**DATASET ENTRIES:**
★ ★ ★ ★ ★ ★ ★

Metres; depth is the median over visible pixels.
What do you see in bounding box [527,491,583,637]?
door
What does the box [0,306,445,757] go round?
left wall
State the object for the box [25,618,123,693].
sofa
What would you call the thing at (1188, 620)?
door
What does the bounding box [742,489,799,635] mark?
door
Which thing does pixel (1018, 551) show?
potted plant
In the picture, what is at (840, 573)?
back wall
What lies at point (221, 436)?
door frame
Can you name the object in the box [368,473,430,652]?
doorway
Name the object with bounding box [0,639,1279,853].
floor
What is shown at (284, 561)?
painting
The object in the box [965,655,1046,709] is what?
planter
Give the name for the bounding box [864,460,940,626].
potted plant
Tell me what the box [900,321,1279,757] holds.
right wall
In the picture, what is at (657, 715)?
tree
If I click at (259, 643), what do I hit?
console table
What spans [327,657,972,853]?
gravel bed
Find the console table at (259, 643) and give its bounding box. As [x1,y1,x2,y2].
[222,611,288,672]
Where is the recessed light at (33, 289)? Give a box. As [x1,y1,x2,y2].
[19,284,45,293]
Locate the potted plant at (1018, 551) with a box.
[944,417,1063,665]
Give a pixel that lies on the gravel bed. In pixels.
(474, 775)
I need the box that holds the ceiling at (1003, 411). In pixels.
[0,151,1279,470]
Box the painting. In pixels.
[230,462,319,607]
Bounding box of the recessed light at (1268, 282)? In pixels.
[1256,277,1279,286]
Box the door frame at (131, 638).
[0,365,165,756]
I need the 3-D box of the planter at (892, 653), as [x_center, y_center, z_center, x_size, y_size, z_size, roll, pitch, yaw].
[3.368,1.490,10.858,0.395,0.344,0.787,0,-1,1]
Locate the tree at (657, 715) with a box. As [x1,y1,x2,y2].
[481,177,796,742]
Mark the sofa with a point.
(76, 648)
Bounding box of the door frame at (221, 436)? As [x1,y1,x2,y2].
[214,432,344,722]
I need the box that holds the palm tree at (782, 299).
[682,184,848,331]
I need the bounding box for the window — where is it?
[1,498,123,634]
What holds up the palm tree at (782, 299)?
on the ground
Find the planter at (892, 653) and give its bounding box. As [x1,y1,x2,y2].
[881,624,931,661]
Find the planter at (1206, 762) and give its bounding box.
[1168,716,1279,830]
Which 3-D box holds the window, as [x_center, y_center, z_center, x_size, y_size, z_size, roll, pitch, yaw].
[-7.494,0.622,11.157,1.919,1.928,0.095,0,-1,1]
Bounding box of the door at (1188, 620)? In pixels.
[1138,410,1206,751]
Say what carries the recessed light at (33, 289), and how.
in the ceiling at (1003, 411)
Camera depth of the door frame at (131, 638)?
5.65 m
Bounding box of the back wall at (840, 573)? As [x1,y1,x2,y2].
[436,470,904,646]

★ ★ ★ ★ ★ ★ ★

**PROBLEM DETAILS:** Your answer should be the full set of records, printed exactly.

**SOLUTION BELOW:**
Metres; depth is the median over visible pixels.
What do you see in bounding box [527,491,583,637]?
door
What does the box [0,306,445,757] go round?
left wall
State the object for the box [25,618,123,693].
sofa
What would you call the thing at (1188, 620)?
door
What does the bounding box [742,489,799,635] mark?
door
Which thing does pixel (1018, 551) show?
potted plant
In the picture, what is at (840, 573)?
back wall
What lies at point (221, 436)?
door frame
Can you name the object in the box [368,473,430,652]?
doorway
Name the object with bounding box [0,639,1279,853].
floor
What is shown at (284, 561)?
painting
The object in the box [965,655,1046,709] is what?
planter
Give the name for the bounding box [864,460,940,626].
potted plant
Tell me what the box [900,321,1279,757] holds.
right wall
In the picture, what is at (657, 715)?
tree
If I click at (259, 643), what do I hit?
console table
What spans [327,657,972,853]?
gravel bed
Find the console table at (259, 643) and give its bounding box. As [x1,y1,x2,y2].
[222,611,288,672]
Where is the recessed light at (33, 289)? Give a box. As [x1,y1,x2,y2].
[19,284,45,293]
Locate the potted plant at (1018, 551) with a box.
[944,417,1063,665]
Give a pixel that lies on the gravel bed. In pixels.
(474, 775)
I need the box that holds the ceiling at (1003, 411). In pixels.
[0,151,1279,470]
Box the painting. In pixels.
[230,462,319,607]
Bounding box of the recessed light at (1268, 282)? In pixels.
[1256,277,1279,286]
Box the door frame at (131, 638).
[0,365,165,756]
I need the 3-D box of the planter at (892, 653), as [x_center, y_center, z_center, x_size, y_size, z_size, roll, pitch, yaw].
[3.368,1.490,10.858,0.395,0.344,0.787,0,-1,1]
Locate the tree at (657, 715) with a box. As [x1,y1,x2,y2].
[481,177,796,742]
Mark the sofa with a point.
(76, 648)
Bounding box of the door frame at (221, 436)? As [x1,y1,x2,y2].
[214,432,344,722]
I need the box that holds the palm tree at (782, 299).
[682,184,848,331]
I need the bounding box for the window — where is it?
[1,498,123,634]
What holds up the palm tree at (782, 299)?
on the ground
Find the planter at (892, 653) and give its bounding box. As [x1,y1,x2,y2].
[881,624,931,661]
Find the planter at (1206, 762) and give its bounding box.
[1168,716,1279,830]
Which 3-D box holds the window, as [x_center, y_center, z_center, x_size, y_size, z_size, roll, pitch, yaw].
[-7.494,0.622,11.157,1.919,1.928,0.095,0,-1,1]
Bounding box of the door at (1188, 620)? In pixels.
[1138,410,1206,751]
Say what carries the recessed light at (33, 289), and how.
in the ceiling at (1003, 411)
Camera depth of the door frame at (131, 638)?
5.65 m
Bounding box of the back wall at (840, 573)? As [x1,y1,x2,y2].
[436,470,904,646]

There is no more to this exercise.